## Task description
Lines of the data that contain the word "seguro" are the ones to copy.

(Data shown Opens)

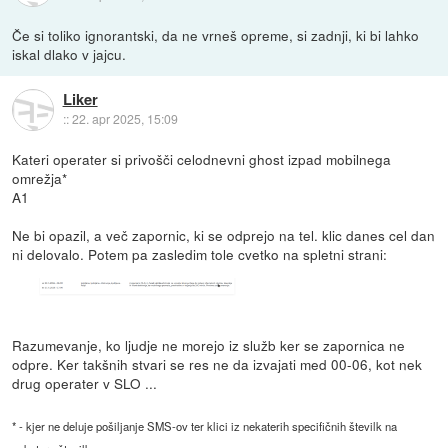
Če si toliko ignorantski, da ne vrneš opreme, si zadnji, ki bi lahko
iskal dlako v jajcu.
Liker
::
22. apr 2025, 15:09
Kateri operater si privošči celodnevni ghost izpad mobilnega
omrežja*
A1
Ne bi opazil, a več zapornic, ki se odprejo na tel. klic danes cel dan
ni delovalo. Potem pa zasledim tole cvetko na spletni strani:
Razumevanje, ko ljudje ne morejo iz služb ker se zapornica ne
odpre. Ker takšnih stvari se res ne da izvajati med 00-06, kot nek
drug operater v SLO ...
* - kjer ne deluje pošiljanje SMS-ov ter klici iz nekaterih specifičnih številk na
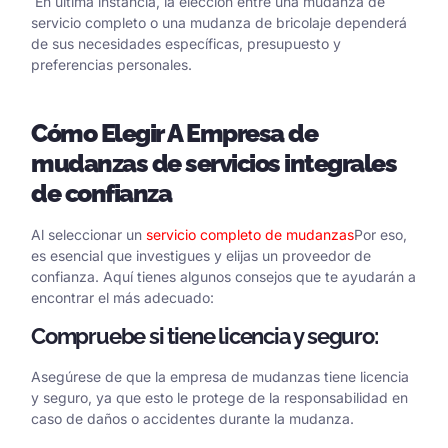
En última instancia, la elección entre una mudanza de
servicio completo o una mudanza de bricolaje dependerá
de sus necesidades específicas, presupuesto y
preferencias personales.
Cómo
Elegir
A
Empresa de
mudanzas de servicios integrales
de confianza
Al seleccionar un
servicio completo de mudanzas
Por eso,
es esencial que investigues y elijas un proveedor de
confianza. Aquí tienes algunos consejos que te ayudarán a
encontrar el más adecuado:
Compruebe si tiene licencia y seguro:
Asegúrese de que la empresa de mudanzas tiene licencia
y seguro, ya que esto le protege de la responsabilidad en
caso de daños o accidentes durante la mudanza.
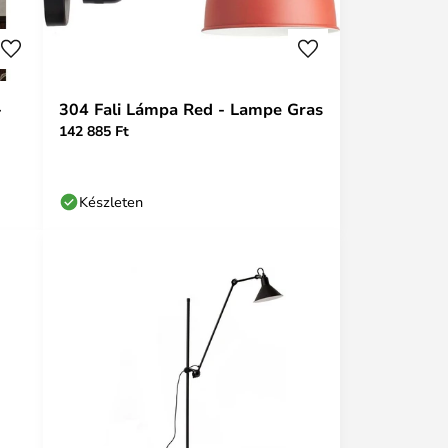
-
304 Fali Lámpa Red - Lampe Gras
142 885 Ft
Készleten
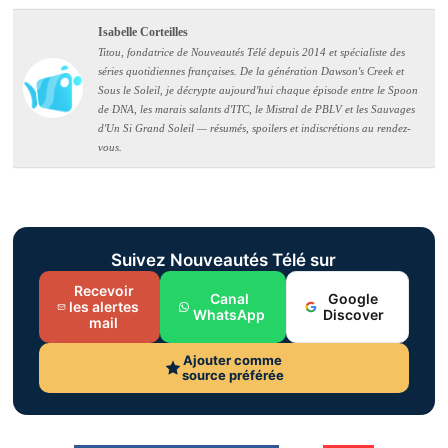
Isabelle Corteilles
Titou, fondatrice de Nouveautés Télé depuis 2014 et spécialiste des
séries quotidiennes françaises. De la génération Dawson's Creek et
Sous le Soleil, je décrypte aujourd'hui chaque épisode entre le Spoon
de DNA, les marais salants d'ITC, le Mistral de PBLV et les Sauvages
d'Un Si Grand Soleil — résumés, spoilers et indiscrétions au rendez-
vous.
Suivez Nouveautés Télé sur
Recevoir
Canal
Google
les alertes
WhatsApp
Discover
mail
Ajouter comme
source préférée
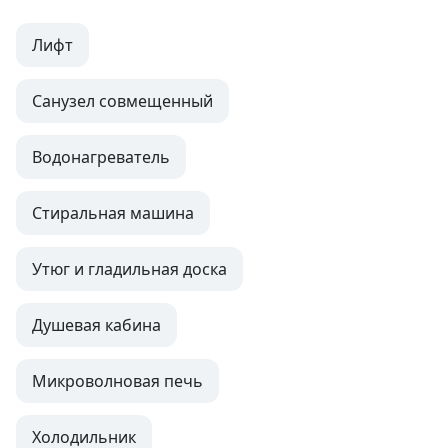
Лифт
Санузел совмещенный
Водонагреватель
Стиральная машина
Утюг и гладильная доска
Душевая кабина
Микроволновая печь
Холодильник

(Data shown Closes)

## Exercise solution
Compruebe si tiene licencia y seguro:
y seguro, ya que esto le protege de la responsabilidad en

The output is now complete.